EXERCISE AIM -> Print the lines in the listing below starting at the line with "It's 3 AM and I Resent Taking Care of My Mom" and ending at the line with "forensic process; they", both included. Reproduce them exactly and omit every picture.

= = = = =

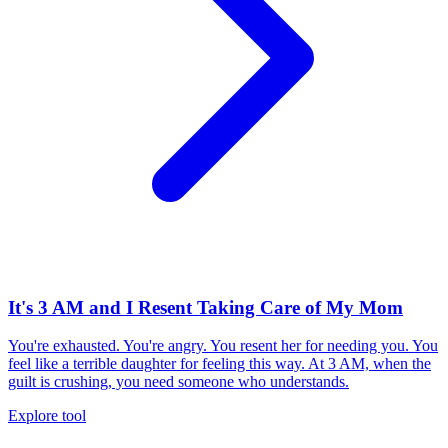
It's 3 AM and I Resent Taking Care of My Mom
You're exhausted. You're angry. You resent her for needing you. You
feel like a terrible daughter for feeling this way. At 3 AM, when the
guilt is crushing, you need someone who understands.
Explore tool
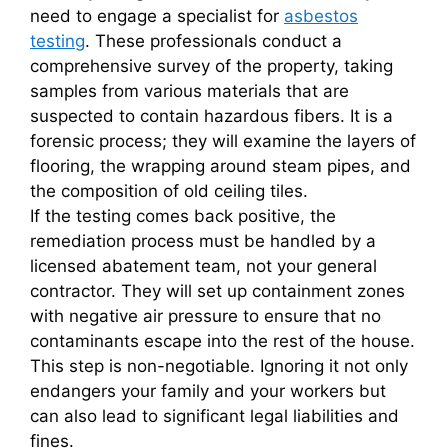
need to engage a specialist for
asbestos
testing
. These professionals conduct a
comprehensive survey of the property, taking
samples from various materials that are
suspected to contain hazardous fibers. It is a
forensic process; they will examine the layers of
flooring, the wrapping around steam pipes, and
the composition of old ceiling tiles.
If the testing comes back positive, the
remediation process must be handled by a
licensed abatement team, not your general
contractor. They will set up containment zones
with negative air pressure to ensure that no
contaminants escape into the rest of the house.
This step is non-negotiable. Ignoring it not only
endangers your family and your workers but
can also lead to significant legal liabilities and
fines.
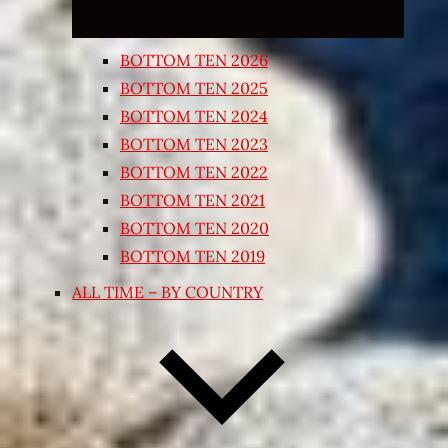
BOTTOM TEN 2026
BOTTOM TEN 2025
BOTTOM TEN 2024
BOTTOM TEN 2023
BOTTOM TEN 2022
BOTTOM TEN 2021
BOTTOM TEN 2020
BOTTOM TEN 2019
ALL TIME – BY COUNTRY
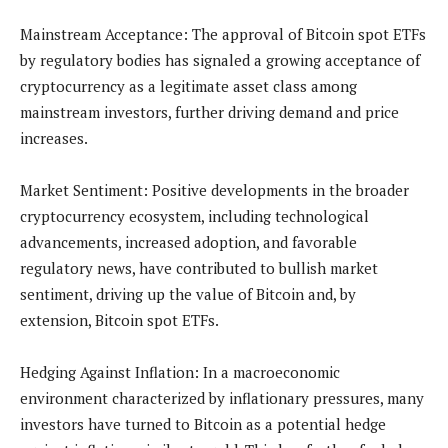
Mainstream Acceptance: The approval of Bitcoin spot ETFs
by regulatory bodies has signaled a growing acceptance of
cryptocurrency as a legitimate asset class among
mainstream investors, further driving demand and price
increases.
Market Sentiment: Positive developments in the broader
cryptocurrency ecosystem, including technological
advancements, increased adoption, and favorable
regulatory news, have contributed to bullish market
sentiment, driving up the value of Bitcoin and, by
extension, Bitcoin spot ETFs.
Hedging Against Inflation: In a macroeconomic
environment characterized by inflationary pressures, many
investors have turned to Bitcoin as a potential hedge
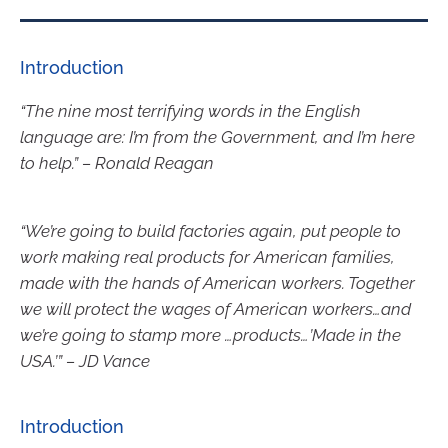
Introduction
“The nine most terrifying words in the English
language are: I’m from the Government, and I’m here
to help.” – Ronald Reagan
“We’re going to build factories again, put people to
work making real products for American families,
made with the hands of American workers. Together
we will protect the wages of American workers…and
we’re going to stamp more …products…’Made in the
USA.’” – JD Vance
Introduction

= = = = =

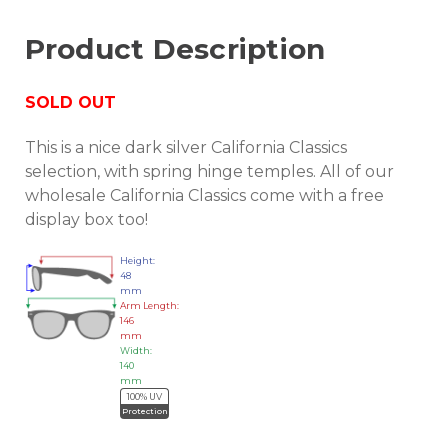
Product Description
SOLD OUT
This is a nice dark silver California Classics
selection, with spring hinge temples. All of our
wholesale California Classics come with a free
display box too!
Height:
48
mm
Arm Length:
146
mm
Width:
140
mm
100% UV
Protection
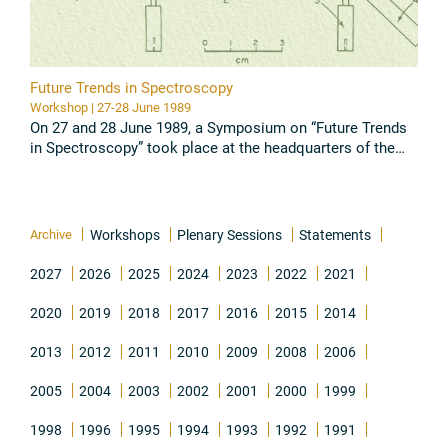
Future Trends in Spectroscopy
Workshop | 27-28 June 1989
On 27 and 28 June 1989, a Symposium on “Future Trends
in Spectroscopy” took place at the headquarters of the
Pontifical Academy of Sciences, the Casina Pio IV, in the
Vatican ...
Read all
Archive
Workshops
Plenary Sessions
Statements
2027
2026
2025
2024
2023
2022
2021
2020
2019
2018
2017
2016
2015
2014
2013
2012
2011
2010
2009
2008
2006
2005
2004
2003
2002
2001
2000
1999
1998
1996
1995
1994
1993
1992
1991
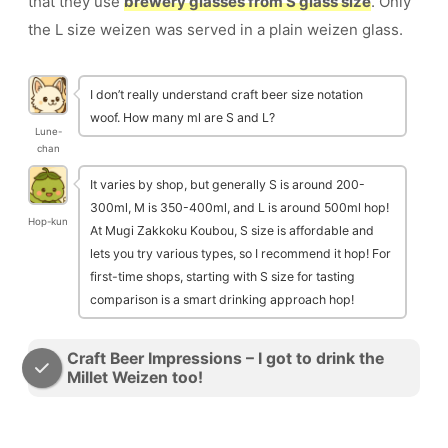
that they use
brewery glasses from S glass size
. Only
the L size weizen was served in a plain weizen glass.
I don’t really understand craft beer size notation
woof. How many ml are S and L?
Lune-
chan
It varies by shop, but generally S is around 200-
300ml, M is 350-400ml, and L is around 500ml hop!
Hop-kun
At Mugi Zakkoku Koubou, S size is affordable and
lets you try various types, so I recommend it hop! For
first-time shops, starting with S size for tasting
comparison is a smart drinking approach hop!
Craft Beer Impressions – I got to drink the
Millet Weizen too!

= = = = =

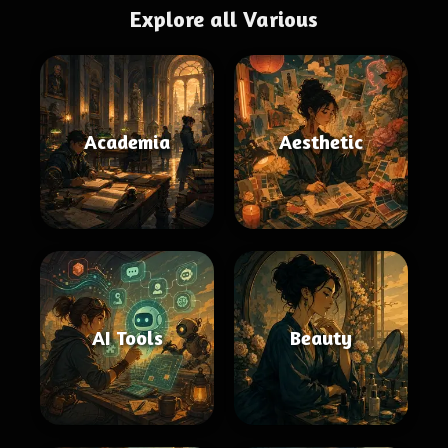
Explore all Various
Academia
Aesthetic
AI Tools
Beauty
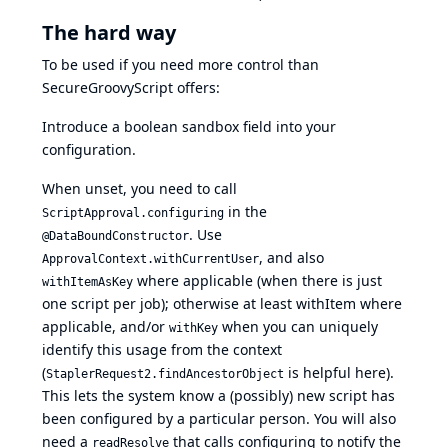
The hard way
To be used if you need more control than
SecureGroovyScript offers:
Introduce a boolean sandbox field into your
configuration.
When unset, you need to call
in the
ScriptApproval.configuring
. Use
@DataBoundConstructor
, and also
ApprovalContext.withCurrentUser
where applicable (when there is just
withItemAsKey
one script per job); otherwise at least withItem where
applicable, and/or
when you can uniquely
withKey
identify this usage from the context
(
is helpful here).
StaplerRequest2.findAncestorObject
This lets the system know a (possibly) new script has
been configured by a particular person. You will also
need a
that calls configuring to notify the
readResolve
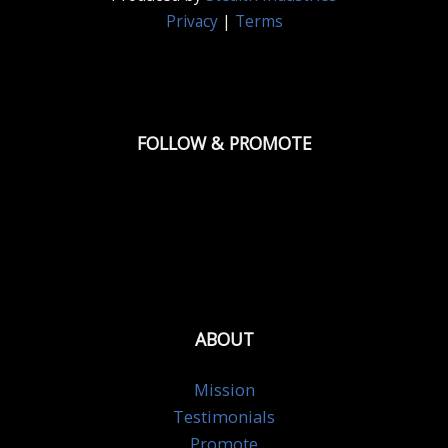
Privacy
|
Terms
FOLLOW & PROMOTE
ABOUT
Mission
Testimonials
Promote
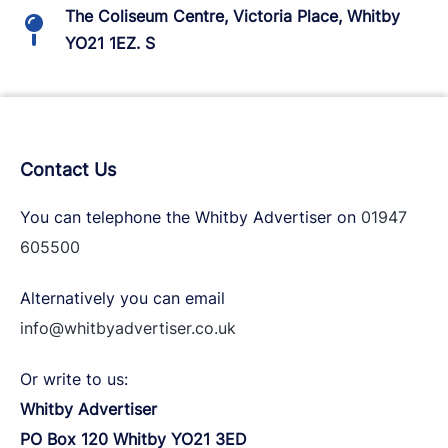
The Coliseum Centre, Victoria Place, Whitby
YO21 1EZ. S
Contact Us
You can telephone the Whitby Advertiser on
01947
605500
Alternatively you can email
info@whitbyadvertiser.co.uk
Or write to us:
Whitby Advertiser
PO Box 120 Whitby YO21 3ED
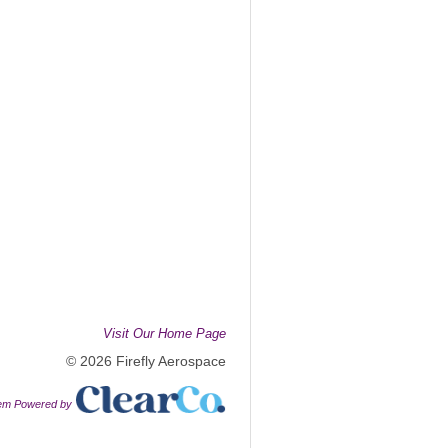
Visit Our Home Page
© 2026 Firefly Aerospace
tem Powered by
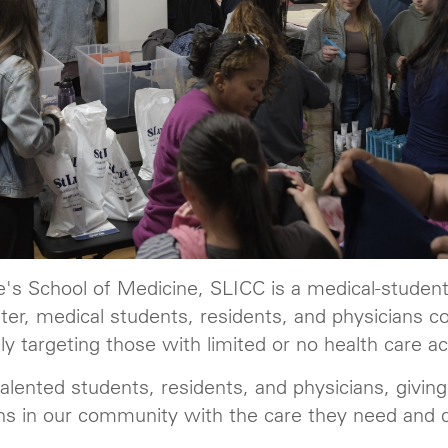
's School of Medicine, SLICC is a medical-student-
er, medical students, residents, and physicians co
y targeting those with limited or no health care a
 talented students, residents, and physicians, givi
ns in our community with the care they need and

= = = = =

TASK RESULT ->
It's 3 AM and I Resent Taking Care of My Mom
You're exhausted. You're angry. You resent her for needing you. You
feel like a terrible daughter for feeling this way. At 3 AM, when the
guilt is crushing, you need someone who understands.
Explore tool
need to engage a specialist for
asbestos
testing
. These professionals conduct a
comprehensive survey of the property, taking
samples from various materials that are
suspected to contain hazardous fibers. It is a
forensic process; they will examine the layers of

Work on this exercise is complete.